For many – and not just fans of The Prisoner – the S2 with its reshaped nose and shortened rear undertray is the prettiest Seven and it is hard to dispute when you set eyes upon this car. Neat touches include only the rev counter being in front of the driver, speed apparently being a concern for the passenger alone, and the steel-hubcapped wheels, but it is the overall balance of the shape that impresses most. Likewise on the road. The chassis responds to hard driving so differently to the S1: in some circumstances you feel it flex that bit more due to the lightening and removal of some chassis tubes, but in others you feel that the area surrounding the pilot at least is considerably more solid thanks to the riveted inner panels and dashboard.
By the end of the S2 (and certainly with the late 1600cc Kent crossflow models) the Seven had truly come of age as a clubmans racing car, but it was only with the 1968-on S3 that it achieved the same goal as a road car. Ford’s 225E Kent engine had made its debut in the run-out 1968 cars known as S2½s, but, barring the rare Twin Cam SS and one-off Holbay-tuned and specced-up 7S press car (left), it was the engine of choice in the S3 in either 1297cc or 1598cc capacities. The extra power negated the car’s increased weight and, with a Ford Escort Mexico rear axle under the back, the wings had to be modified so the shape changed slightly. Luxuries included standard carpets – an indication that Lotus was addressing the need for the Seven to be as usable on the road as it was on the track.
Some 40 years on, this example feels as if it might have left the factory a matter of weeks ago and, unmodified and rebuilt to Lotus spec, it is a revelation. It has a sensuous tactility that smoothes away the rougher edges of previous cars, the fingertip steering as precise as it is light, the performance perky and the handling, while perhaps a bit more skittish than the sublime S2 on the limit, is rewarding and ultimately flattering, its cornering tantrums docile and easily quenched. Of the cars here, this is the one that, when required, most feels like a normal sports car, the one that the driver can most relax in when he isn’t wringing all of the performance from it. It doesn’t have the punch of the Holbay S3 or the Twin Cam SS (both of which Vincent Haydon brought on our shoot), but neither do you have to work as hard to extract its best.
For some people the story ends there, they would prefer to mentally obliterate what came from Lotus after the run of 340 S3s came to an end in 1969 – or leap forward to when Graham Nearn’s Caterham revived the S3 shape in 1974. More fool them, because the radical S4, always viewed as the ugly duckling and underdog in the Seven series, is in some ways the most accomplished.

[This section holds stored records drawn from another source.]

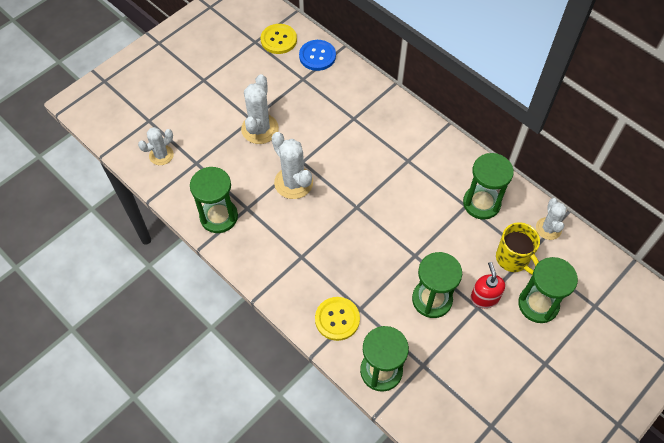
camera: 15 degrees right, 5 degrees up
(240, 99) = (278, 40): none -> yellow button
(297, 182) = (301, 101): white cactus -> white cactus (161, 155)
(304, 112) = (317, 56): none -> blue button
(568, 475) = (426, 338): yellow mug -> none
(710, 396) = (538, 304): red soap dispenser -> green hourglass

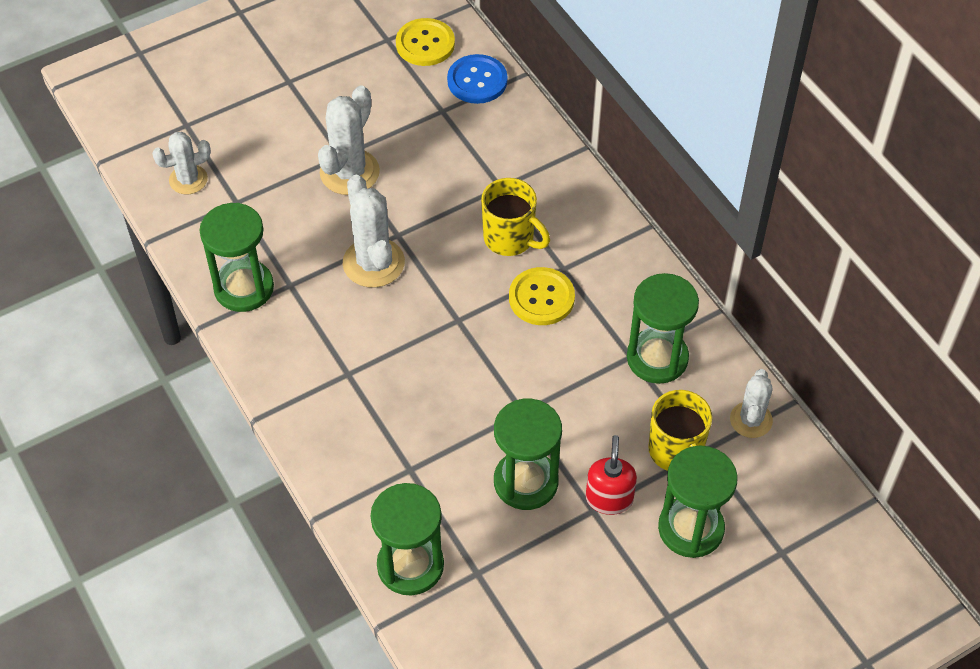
camera: 15 degrees right, 5 degrees down
(337, 319) = (370, 476): yellow button -> yellow button (541, 298)
(370, 149) = (510, 239): none -> yellow mug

It may lack the delicate styling of the 1950s-originated design – it was meant to be a car for the ’70s after all – and its body might be all glassfibre with steel panels used in the frame, but in other ways it is a great improvement. For the first time, driver and passenger can enjoy proper seats rather than a padded bench and, while the S4 may actually be marginally narrower than its predecessor, wedged down between transmission tunnel and sill it seems roomier and the driver feels more part of the car. It is the extra length – nigh-on a foot – that makes the biggest difference and opens up the world of Sevens to drivers of substantially greater than Chapman’s 5ft 7in proportions. The appointment is more cosseting throughout and the S4 doesn’t give much away in performance either.

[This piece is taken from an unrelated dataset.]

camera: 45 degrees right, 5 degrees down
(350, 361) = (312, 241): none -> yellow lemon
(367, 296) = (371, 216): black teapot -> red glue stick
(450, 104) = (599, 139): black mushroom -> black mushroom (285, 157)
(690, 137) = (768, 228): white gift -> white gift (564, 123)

In fact, as time passes and all-things ’70s are viewed as more cool and less kitsch, as people appreciate the S4 as a true Lotus – and recognise that possibly of them all it best and most practically bridges the Seven’s road and track intents – then surely it cannot continue to languish at half or even a third of the values of the other cars. After all, thanks to the enduring appeal of the model and present-day proliferation of clones, an S4 is easily the most distinguishable sight on the road and its comfort shames even the S3.